(TEXT SECTION)
- Also known as: Reuben Wright
- Born: c.1937 Philadelphia, Pennsylvania, United States
- Origin: Philadelphia, Pennsylvania, United States
- Genres: Doo Wop, Soul, Pop
- Instrument: Piano
- Years active: 1953 - 2000s - ?
- Label: Capitol,
- Formerly of: The Uniques, The Capris, The Larks, The Manhattans

= Ruben Wright =

American musician

Ruben Wright (born 1937/8) is a musician and former bandleader from Philadelphia. He had an R&B Top 30 hit with "I'm Walking Out On You". He is also a songwriter. He also wrote the regional hit "God Only Knows" for The Capris in 1954.
(End TEXT SECTION)
__WHAT YOU NEED TO DO__
Reproduce the Ruben Wright profile word for word, starting at "Ruben Wright (born" and ending at "Capris in 1954.".
(GIVEN RECORDS)
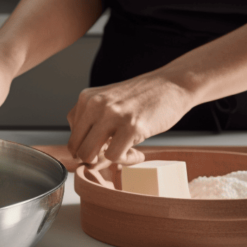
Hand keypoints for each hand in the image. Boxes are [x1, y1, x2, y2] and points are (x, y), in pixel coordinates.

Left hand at [66, 72, 194, 165]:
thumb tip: (84, 160)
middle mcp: (95, 105)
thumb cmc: (143, 97)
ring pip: (89, 155)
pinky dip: (126, 161)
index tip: (105, 146)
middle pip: (77, 149)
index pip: (73, 136)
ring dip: (107, 162)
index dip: (88, 148)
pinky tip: (138, 153)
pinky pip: (114, 157)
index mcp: (86, 99)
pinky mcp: (131, 126)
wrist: (174, 84)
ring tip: (125, 153)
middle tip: (113, 153)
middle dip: (94, 158)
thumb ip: (93, 123)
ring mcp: (112, 115)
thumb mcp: (109, 102)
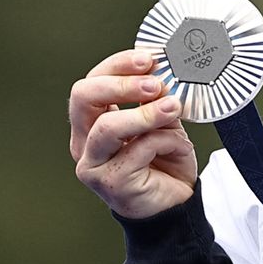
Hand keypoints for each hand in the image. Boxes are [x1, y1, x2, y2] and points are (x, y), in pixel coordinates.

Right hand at [69, 50, 197, 218]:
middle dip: (121, 83)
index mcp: (91, 123)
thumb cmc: (163, 164)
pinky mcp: (111, 182)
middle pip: (83, 98)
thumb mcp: (162, 123)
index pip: (91, 83)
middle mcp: (84, 143)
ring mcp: (93, 164)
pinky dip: (166, 142)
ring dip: (145, 113)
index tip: (148, 58)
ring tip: (173, 107)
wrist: (175, 205)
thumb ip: (155, 103)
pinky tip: (180, 147)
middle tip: (155, 83)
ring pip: (107, 127)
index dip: (117, 65)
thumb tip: (161, 76)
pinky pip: (138, 150)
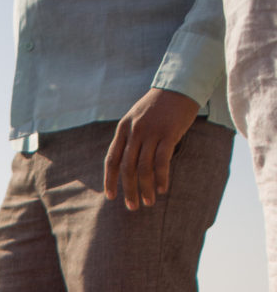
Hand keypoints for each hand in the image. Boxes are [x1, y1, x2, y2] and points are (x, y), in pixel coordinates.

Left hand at [104, 89, 200, 209]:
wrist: (180, 84)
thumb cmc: (159, 105)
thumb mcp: (137, 118)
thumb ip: (130, 138)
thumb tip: (126, 166)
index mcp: (123, 128)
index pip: (112, 159)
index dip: (110, 180)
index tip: (111, 197)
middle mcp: (134, 131)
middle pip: (127, 168)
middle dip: (129, 190)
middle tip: (133, 206)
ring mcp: (151, 132)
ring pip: (143, 168)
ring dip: (145, 188)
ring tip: (148, 202)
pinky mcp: (168, 133)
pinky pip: (161, 162)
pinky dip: (161, 178)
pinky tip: (162, 189)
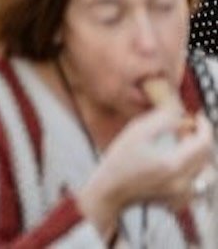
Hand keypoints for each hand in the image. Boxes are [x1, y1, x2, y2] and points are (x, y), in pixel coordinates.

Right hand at [79, 106, 214, 234]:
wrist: (109, 191)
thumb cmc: (119, 161)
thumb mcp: (136, 132)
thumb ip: (162, 119)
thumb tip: (181, 115)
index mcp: (174, 165)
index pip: (204, 143)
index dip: (205, 127)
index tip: (199, 118)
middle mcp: (183, 183)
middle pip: (208, 158)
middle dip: (200, 140)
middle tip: (186, 131)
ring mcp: (183, 195)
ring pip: (208, 175)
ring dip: (202, 159)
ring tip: (185, 150)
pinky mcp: (180, 202)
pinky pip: (199, 188)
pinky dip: (197, 176)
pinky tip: (182, 168)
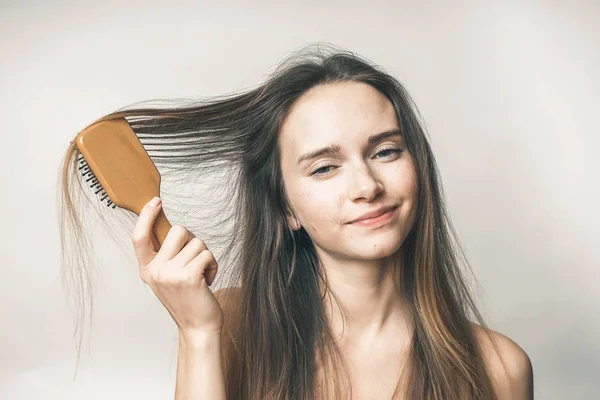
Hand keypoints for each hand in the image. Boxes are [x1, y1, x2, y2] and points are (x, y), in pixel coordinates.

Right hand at [132, 197, 223, 333]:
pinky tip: (208, 281)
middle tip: (195, 261)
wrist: (198, 327)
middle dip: (192, 241)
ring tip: (202, 275)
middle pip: (177, 231)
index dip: (146, 216)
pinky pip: (207, 254)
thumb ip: (167, 256)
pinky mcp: (188, 277)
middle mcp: (155, 271)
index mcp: (147, 270)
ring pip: (196, 242)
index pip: (139, 237)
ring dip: (205, 257)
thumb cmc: (188, 299)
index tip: (155, 202)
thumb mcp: (169, 278)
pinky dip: (213, 266)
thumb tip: (174, 230)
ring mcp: (170, 274)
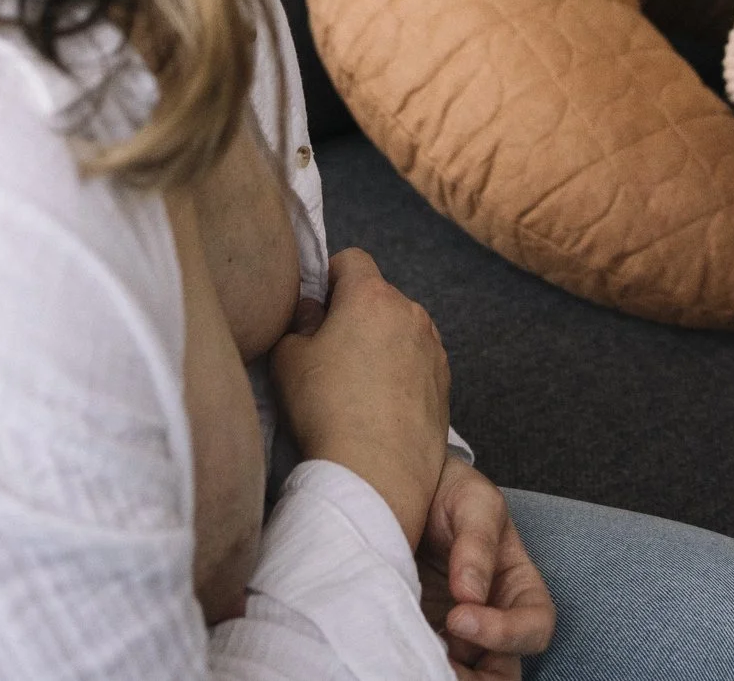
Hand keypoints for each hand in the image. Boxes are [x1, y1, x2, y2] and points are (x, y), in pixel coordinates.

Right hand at [270, 249, 449, 549]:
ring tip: (355, 386)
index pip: (351, 259)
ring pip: (400, 330)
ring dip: (380, 343)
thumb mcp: (287, 358)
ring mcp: (433, 349)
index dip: (328, 277)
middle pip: (378, 297)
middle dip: (354, 314)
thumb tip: (313, 311)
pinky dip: (400, 373)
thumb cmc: (325, 410)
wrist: (376, 473)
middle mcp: (411, 313)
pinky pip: (417, 362)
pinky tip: (378, 406)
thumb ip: (298, 322)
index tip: (315, 309)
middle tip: (328, 352)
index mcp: (372, 296)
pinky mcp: (445, 384)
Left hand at [418, 459, 554, 680]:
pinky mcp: (422, 634)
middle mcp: (493, 618)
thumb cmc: (452, 492)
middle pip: (504, 672)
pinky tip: (395, 653)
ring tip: (413, 660)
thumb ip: (477, 544)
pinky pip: (425, 664)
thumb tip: (469, 594)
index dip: (506, 633)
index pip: (535, 626)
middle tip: (438, 662)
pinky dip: (415, 665)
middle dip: (478, 678)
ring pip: (465, 675)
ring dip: (444, 675)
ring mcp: (457, 635)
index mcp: (518, 587)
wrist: (407, 488)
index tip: (460, 616)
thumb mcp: (474, 502)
(End GIVEN RECORDS)
__RESPONSE TO THIS TASK__
Ruben Wright (born 1937/8) is a musician and former bandleader from Philadelphia. He had an R&B Top 30 hit with "I'm Walking Out On You". He is also a songwriter. He also wrote the regional hit "God Only Knows" for The Capris in 1954.